◆ **REQUEST 1**
Reproduce the stored records word for word, covering everything from the first row down to the row containing "Produits similaires", with both of those rows included.

◆ **PASSAGE FOR REVIEW**
——————
Wednesday, December 12, 2007

CCP Tries To Explain Themselves: Fails

Dr. Erlendur S. Thorsteinsson, EVE Online Software Group's director, has a lengthy post trying to explain the Best Bug Ever.
Shortly after releasing EVE Online: Trinity at 22:04 GMT on Wednesday, 5 December, we started receiving reports that the Classic to Premium graphics content upgrade was causing problems to players by deleting the file C:\boot.ini, which is a Windows system startup file. In some cases the computer was not able to recover on the next startup and would not start until the file had been fixed. In this dev blog I want to tell you how this happened.
He goes on to answer a few questions.
Why doesn't Windows protect its system startup files?
That's a good question, one that I have asked myself in these last few days and wish I knew the answer. But of course I'm not going to blame Microsoft for our mistake. Windows doesn't protect those files and therefore software developers must take care not to touch them. We should have been more careful.
I have to take offense to this answer. The question that needed to be asked: why was a file named the same as a critical Windows system file knowing full-well that EVE Online (like most games) will be played and PATCHED on an account with administrative privileges?

This could of been Linux and an fstab file with the same outcome; a PC that doesn't boot correctly. It baffles me that someone this high up in the company would even attempt to answer this question and state "I'm not going to blame Microsoft". I'm sorry, Dr. Erlendur S. Thorsteinsson, but it sure sounds like you are saying part of the blame goes to Microsoft.

Of course the answer to why the file was named boot.ini:
The answer is really "legacy"; it has been like that since 2001 when the file was introduced on the server and later migrated over to the client in 2002, so this file has been with us for over 6 years. We are reviewing all filenames and changing the name of any file that conflicts with Windows.
——————
Stored records:
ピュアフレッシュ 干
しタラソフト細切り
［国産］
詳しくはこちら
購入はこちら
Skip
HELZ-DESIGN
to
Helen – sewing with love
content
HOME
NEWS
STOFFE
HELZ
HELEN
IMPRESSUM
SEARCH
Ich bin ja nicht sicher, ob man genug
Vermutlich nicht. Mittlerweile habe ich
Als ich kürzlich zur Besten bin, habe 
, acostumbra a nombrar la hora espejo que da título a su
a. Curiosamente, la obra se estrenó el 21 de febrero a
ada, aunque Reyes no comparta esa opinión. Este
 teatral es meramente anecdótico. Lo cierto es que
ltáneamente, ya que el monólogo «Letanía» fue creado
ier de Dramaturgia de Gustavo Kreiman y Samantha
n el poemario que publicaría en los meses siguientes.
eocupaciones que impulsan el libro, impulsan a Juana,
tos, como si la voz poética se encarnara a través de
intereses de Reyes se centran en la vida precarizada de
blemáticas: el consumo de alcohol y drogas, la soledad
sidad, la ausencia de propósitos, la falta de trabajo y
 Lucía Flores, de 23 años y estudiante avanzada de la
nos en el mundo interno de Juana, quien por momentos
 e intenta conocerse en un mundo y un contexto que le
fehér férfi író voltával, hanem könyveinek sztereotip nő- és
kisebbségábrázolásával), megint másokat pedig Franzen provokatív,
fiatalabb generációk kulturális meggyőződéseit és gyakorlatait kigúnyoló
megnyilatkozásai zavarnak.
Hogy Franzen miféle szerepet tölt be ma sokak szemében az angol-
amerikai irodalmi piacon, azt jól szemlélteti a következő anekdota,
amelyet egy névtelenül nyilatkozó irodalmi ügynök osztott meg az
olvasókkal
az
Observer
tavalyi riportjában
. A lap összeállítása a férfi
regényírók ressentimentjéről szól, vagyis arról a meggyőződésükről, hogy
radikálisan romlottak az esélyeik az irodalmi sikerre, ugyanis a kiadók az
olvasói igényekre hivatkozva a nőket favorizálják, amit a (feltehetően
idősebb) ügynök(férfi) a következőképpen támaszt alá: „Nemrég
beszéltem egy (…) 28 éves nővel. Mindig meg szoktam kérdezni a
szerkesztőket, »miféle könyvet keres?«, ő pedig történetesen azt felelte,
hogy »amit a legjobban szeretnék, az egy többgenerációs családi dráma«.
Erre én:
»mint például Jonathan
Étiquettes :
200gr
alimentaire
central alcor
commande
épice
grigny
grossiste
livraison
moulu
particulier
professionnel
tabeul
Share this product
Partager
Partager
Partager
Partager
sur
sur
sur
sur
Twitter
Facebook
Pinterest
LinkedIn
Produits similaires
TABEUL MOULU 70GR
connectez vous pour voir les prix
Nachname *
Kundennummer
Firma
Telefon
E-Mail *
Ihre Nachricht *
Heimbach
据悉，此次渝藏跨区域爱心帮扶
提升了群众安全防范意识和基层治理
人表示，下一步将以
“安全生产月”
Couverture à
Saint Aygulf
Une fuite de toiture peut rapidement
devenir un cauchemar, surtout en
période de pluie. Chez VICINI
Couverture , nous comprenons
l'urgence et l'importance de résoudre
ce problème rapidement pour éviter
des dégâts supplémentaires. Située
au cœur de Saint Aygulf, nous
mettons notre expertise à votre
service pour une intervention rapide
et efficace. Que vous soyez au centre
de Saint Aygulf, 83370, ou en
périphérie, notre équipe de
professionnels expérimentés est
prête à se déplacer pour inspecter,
——————
◆ **REQUEST 2**
Answer these questions about the post on the boot.ini bug:
(a) At what time and on what day was EVE Online: Trinity released?
(b) Which file did the Classic to Premium graphics content upgrade delete?
(c) In what year was the file introduced on the server?

◆ **WORKED SOLUTION 1**
ピュアフレッシュ 干
しタラソフト細切り
［国産］
詳しくはこちら
購入はこちら
Skip
HELZ-DESIGN
to
Helen – sewing with love
content
HOME
NEWS
STOFFE
HELZ
HELEN
IMPRESSUM
SEARCH
Ich bin ja nicht sicher, ob man genug
Vermutlich nicht. Mittlerweile habe ich
Als ich kürzlich zur Besten bin, habe 
, acostumbra a nombrar la hora espejo que da título a su
a. Curiosamente, la obra se estrenó el 21 de febrero a
ada, aunque Reyes no comparta esa opinión. Este
 teatral es meramente anecdótico. Lo cierto es que
ltáneamente, ya que el monólogo «Letanía» fue creado
ier de Dramaturgia de Gustavo Kreiman y Samantha
n el poemario que publicaría en los meses siguientes.
eocupaciones que impulsan el libro, impulsan a Juana,
tos, como si la voz poética se encarnara a través de
intereses de Reyes se centran en la vida precarizada de
blemáticas: el consumo de alcohol y drogas, la soledad
sidad, la ausencia de propósitos, la falta de trabajo y
 Lucía Flores, de 23 años y estudiante avanzada de la
nos en el mundo interno de Juana, quien por momentos
 e intenta conocerse en un mundo y un contexto que le
fehér férfi író voltával, hanem könyveinek sztereotip nő- és
kisebbségábrázolásával), megint másokat pedig Franzen provokatív,
fiatalabb generációk kulturális meggyőződéseit és gyakorlatait kigúnyoló
megnyilatkozásai zavarnak.
Hogy Franzen miféle szerepet tölt be ma sokak szemében az angol-
amerikai irodalmi piacon, azt jól szemlélteti a következő anekdota,
amelyet egy névtelenül nyilatkozó irodalmi ügynök osztott meg az
olvasókkal
az
Observer
tavalyi riportjában
. A lap összeállítása a férfi
regényírók ressentimentjéről szól, vagyis arról a meggyőződésükről, hogy
radikálisan romlottak az esélyeik az irodalmi sikerre, ugyanis a kiadók az
olvasói igényekre hivatkozva a nőket favorizálják, amit a (feltehetően
idősebb) ügynök(férfi) a következőképpen támaszt alá: „Nemrég
beszéltem egy (…) 28 éves nővel. Mindig meg szoktam kérdezni a
szerkesztőket, »miféle könyvet keres?«, ő pedig történetesen azt felelte,
hogy »amit a legjobban szeretnék, az egy többgenerációs családi dráma«.
Erre én:
»mint például Jonathan
Étiquettes :
200gr
alimentaire
central alcor
commande
épice
grigny
grossiste
livraison
moulu
particulier
professionnel
tabeul
Share this product
Partager
Partager
Partager
Partager
sur
sur
sur
sur
Twitter
Facebook
Pinterest
LinkedIn
Produits similaires

◆ **WORKED SOLUTION 2**
(a) At 22:04 GMT on Wednesday, 5 December.
(b) C:\boot.ini.
(c) 2001.